Frequently Asked Questions (FAQ)

What is a good ACH for a home?

For general residential use, ASHRAE recommends minimal ventilation, but for air purification purposes (like removing allergens), a target of 4 to 6 ACH is often cited by experts as ideal for reducing airborne transmission of viruses.

Can ACH be too high?

While cleaner air is generally better, an ACH above 12-15 in a residential setting might cause drafts, excessive noise, and higher energy bills due to heating or cooling the rapidly moving air.

How do I calculate CFM if I only know ACH?

You can rearrange the formula: $CFM = (ACH \times Volume) / 60$. This helps you decide what size air purifier to buy for a specific room.

Does opening a window change ACH?

Yes, significantly.

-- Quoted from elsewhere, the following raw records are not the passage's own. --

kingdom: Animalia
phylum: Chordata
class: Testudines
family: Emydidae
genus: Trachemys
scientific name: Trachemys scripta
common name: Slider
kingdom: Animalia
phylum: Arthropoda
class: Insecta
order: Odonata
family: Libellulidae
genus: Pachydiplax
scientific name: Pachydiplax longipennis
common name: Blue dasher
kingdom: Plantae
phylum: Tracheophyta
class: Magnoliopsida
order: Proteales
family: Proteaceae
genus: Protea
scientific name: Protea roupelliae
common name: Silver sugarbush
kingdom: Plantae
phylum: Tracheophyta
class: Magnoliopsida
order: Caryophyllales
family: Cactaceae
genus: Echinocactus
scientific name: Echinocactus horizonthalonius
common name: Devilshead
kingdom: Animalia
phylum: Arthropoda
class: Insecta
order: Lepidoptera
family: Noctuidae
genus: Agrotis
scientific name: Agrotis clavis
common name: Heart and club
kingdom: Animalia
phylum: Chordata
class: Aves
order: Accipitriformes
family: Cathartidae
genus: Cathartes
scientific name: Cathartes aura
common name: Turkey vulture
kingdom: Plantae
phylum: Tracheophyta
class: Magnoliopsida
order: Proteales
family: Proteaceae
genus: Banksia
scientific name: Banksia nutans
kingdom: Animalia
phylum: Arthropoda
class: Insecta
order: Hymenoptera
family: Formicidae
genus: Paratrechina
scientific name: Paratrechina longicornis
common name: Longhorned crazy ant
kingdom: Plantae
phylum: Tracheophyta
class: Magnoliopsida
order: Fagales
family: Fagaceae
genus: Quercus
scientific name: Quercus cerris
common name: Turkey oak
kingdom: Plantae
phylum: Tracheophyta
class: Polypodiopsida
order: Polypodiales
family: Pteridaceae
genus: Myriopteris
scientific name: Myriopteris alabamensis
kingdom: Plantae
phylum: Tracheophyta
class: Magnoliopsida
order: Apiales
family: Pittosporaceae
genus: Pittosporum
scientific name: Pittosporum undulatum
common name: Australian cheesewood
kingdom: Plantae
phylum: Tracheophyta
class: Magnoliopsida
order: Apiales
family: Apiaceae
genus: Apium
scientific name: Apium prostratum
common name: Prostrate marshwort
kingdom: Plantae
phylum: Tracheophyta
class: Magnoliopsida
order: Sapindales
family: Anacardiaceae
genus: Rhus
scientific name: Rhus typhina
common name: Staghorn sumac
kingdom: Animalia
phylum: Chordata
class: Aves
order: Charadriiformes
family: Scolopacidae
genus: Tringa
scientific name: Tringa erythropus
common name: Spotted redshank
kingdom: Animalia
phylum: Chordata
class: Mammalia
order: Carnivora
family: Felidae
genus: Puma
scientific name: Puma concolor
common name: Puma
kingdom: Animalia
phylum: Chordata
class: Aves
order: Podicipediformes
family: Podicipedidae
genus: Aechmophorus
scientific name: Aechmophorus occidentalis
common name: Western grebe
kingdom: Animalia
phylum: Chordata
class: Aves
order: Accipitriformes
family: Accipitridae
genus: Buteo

Cross-ventilation from windows can add widely varying amounts of ACH depending on wind speed and temperature differences, often exceeding mechanical ventilation.

Is ACH the same as CADR?

No. CADR (Clean Air Delivery Rate) is the CFM of filtered air a device delivers. ACH is a metric of how that CADR relates to the specific size of your room.

Why is my ACH result lower than expected?

If your room has high ceilings (e.g., 10ft or 12ft), the volume increases drastically, diluting the cleaning power of your device and lowering the ACH.

Does this calculator apply to negative pressure rooms?

The math is the same, but negative pressure rooms (isolation wards) have strict requirements (usually >12 ACH) and require ensuring air is exhausted out, not just recirculated.

How does ACH relate to COVID-19 safety?

Higher ACH rates (typically 6+) reduce the concentration of airborne viral particles more rapidly, lowering the probability of transmission in shared spaces.